Making Searches Effective in Custom Applications

 

The following sections give recommendations for techniques to use if you are creating custom client applications. These recommendations include which SQL structures to use and which to avoid, and how to increase the efficiency of searches requested using HTTP/DAV.

For more detailed information about using search requests in custom applications, see the topic "Search" in the Exchange Server 2003 SDK.

Avoid Using SELECT * SQL Statements

Whenever possible, use SQL expressions such as SELECT <required attribute> instead of SELECT *. When Exchange Server 2003 executes a search using SELECT *, Exchange Server 2003 checks the schema of the target item to identify the attribute set to return.

Checking the schema increases the processing cost of the request and accounts for most of the cost required to process the search request.

By using a SELECT <required attribute> statement, you avoid the schema check, and the request returns only the attributes required for the application. This allows later processing to be performed more efficiently.
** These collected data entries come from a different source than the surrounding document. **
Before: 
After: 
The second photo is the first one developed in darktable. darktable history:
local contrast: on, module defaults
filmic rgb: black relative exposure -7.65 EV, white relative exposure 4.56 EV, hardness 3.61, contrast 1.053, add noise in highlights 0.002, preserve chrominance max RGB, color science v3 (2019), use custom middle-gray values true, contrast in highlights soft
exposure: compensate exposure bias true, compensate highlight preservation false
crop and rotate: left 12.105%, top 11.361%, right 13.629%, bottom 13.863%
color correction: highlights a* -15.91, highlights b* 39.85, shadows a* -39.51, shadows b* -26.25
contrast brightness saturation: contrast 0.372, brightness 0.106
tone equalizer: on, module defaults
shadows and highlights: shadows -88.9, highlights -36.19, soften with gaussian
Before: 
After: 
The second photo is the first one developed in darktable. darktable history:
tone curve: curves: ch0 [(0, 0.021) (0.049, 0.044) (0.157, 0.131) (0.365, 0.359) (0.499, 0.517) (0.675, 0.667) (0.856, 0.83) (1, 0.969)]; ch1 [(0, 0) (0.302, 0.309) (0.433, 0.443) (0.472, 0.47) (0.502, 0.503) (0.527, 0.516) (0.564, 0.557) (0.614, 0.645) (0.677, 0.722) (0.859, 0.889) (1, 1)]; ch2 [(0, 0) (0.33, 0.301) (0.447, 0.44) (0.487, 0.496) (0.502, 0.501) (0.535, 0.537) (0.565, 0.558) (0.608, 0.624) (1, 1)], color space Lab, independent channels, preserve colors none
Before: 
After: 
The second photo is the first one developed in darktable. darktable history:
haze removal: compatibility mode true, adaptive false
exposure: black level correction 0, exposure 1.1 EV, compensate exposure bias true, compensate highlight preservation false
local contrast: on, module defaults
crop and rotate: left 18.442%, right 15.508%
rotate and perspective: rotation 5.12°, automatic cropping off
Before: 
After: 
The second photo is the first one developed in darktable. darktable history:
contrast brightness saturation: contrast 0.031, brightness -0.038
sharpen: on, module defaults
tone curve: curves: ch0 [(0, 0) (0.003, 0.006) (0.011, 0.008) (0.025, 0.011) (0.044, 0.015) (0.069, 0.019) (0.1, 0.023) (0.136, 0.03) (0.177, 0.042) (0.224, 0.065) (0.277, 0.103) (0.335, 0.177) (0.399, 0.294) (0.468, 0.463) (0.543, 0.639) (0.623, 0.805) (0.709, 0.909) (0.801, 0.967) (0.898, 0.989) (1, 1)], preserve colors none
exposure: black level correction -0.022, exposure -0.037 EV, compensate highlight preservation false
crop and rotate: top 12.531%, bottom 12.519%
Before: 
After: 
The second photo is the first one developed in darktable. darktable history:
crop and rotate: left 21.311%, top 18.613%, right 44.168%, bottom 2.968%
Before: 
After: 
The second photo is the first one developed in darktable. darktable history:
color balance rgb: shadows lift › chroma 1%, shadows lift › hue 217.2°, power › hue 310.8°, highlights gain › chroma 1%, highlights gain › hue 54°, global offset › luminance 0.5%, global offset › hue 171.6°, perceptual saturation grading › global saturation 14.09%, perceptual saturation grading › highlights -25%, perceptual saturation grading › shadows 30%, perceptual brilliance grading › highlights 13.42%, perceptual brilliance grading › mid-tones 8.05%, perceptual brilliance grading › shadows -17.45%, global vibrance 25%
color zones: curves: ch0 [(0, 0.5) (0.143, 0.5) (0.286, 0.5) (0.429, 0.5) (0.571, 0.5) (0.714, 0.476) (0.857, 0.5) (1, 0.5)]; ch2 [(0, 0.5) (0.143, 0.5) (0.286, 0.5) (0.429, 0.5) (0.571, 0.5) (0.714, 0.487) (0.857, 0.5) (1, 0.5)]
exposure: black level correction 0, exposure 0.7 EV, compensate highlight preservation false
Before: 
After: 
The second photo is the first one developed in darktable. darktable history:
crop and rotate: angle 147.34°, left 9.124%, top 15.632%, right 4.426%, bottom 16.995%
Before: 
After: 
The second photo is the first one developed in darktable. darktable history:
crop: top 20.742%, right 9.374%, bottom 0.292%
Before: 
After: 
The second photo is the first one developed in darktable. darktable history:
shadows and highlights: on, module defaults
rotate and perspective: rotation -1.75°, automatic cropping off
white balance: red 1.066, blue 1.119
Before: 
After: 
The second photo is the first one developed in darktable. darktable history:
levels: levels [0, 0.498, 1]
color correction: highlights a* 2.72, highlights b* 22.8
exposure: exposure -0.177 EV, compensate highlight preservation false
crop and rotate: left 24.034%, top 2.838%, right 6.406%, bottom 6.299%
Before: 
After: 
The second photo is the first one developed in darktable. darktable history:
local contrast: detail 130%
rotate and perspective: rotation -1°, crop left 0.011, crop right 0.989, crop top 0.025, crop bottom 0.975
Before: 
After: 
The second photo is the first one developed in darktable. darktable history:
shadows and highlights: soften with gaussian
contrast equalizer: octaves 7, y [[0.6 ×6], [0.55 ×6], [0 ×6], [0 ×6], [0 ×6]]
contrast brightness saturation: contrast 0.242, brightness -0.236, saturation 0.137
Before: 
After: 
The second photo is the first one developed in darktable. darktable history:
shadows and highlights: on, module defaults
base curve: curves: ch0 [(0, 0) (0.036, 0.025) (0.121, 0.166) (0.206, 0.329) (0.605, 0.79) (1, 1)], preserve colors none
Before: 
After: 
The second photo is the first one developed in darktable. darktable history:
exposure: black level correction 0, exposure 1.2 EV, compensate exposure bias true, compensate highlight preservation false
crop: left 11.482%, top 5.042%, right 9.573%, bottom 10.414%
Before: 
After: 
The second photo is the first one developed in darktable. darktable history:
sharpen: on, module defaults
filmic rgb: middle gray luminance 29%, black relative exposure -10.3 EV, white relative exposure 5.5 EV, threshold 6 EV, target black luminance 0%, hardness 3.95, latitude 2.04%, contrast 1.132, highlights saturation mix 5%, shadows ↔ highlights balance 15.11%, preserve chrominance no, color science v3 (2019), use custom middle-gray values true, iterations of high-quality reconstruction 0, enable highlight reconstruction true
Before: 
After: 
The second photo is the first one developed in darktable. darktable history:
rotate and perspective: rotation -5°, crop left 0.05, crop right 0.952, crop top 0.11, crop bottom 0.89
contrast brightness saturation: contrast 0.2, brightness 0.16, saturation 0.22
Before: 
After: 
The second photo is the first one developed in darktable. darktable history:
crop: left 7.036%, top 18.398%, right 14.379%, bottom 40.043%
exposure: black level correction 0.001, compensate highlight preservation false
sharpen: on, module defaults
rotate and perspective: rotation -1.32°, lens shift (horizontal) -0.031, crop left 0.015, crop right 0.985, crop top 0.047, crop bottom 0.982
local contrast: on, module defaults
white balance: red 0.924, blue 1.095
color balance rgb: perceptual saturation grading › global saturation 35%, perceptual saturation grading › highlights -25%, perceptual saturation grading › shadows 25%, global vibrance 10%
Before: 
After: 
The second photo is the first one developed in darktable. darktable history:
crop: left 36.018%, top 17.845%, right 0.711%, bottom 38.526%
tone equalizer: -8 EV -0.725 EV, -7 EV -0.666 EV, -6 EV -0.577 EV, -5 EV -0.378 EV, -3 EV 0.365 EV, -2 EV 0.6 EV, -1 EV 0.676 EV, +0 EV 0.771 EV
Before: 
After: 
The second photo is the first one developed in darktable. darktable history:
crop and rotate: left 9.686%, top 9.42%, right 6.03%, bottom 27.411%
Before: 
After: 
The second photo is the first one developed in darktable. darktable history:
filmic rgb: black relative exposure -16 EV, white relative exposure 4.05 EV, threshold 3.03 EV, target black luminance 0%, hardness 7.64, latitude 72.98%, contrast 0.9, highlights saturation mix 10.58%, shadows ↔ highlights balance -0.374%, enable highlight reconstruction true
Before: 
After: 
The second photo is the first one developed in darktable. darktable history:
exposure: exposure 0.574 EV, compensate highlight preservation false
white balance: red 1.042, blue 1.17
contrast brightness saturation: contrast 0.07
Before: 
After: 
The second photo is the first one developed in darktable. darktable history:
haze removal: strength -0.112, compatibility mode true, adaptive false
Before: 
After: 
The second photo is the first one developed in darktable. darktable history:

Avoid Using a Where Clause in SQL Statements

Instead of including a WHERE clause in an SQL expression, use a different technique to narrow the range of the search. Removing the WHERE clause reduces the processing cost of the search request, and reduces the increase in the size of the transaction logs. For example, in a case in which the WHERE clause is used to obtain only unread messages, you can improve the processing efficiency by first obtaining both read and unread messages and then removing only the read messages.

However, be careful where you use this method. This method is not as effective for searches in which the result set size changes greatly according to whether the WHERE clause is included.

Use PropFind for HTTP/DAV Searches

If you search using HTTP/DAV Search statements or ADO SQL statements, you may be able to use the HTTP/DAV PropFind method to conduct the searches. When using PropFind, you can move some of the search processing load off of the Exchange Server 2003 mailbox or public folder server, and reduce the search impact on the size of the transaction logs.

If you decide to use PropFind, especially if you are modifying an existing application, test this solution thoroughly to be sure that the results and performance impact are what you expect.

The PropFind method has the following advantages:

  • Increase in the size of the transaction logs can be suppressed.

  • Load can be distributed easily between the Exchange servers and other application servers. The load on the Exchange servers is limited to the PropFind request itself, while the application servers perform related tasks such as authenticating users, creating views, and processing XML result sets.

However, the PropFind method also has the following disadvantages:

  • There is no equivalent of the SQL WHERE clause. You will need to implement an equivalent function when processing the XML result set. For details, see "Example XML Code for a PropFind Search" later in this chapter.

  • The network load may increase. If a large amount of data flows between the Exchange server and the application server, you may need to make sure that these servers are connected by a high-capacity network.

  • This method is difficult to incorporate when the application has already been constructed.

The following example XML code shows how you can use PropFind. Rather than using a WHERE clause, you can extract unread messages from the result set using XSL.

Note

This example code does not include all DAV headers.

<?xml version='1.0'?>
<d:propfind xmlns:d='DAV:'
            xmlns:h='urn:schemas:httpmail:'
            xmlns:e='https://schemas.microsoft.com/exchange/'>
   <d:prop>
      <d:href />
      <d:displayname />
      <h:subject />
      <h:sendername />
      <d:creationdate />
      <h:read />
   </d:prop>
</d:propfind>

Performance Impact of the Search Scope

Searches can have either a shallow scope (also referred to as shallow traversal) or a deep scope (also referred to as deep traversal). Shallow refers to a search whose scope is limited to a single folder or a set of specific folders. Deep refers to a search whose scope includes a folder and all its subfolders.

The depth of your folder hierarchy and the size of the folders affect whether deep traversal searches perform better than multiple shallow traversal searches. When you run a deep traversal search, Exchange Server 2003 must lock the folder hierarchy to prevent it from changing during the search. This constraint may impact other operations that need access to the folders. However, the processing time required for multiple shallow traversal searches is slightly longer than that required for deep traversal searches because Exchange Server 2003 uses Active Server Pages (ASP) to create sequential SQL statements. To optimize search performance, especially if you are building a custom application, use a test topology to simulate the complexity of your folder hierarchy and the usage load that you anticipate. Use the test results to determine what type of search works best for your situation.

For both deep traversal searches and shallow traversal searches, processing time increases with the number of folders searched.

Note

You can use a third type of scope, a hierarchical traversal, instead of a deep traversal if you only need attributes of a folder and its subfolders. Because it only returns attributes, a hierarchical traversal search completes faster than an equivalent deep traversal search.

You can also improve search performance if you use your custom application to explicitly create search folders in addition to specifying the search scope. If an explicitly created folder exists for a search request, Exchange Server 2003 does not have to create the folder while processing the search. This approach can be especially effective for narrowing the search result set for a complex search request.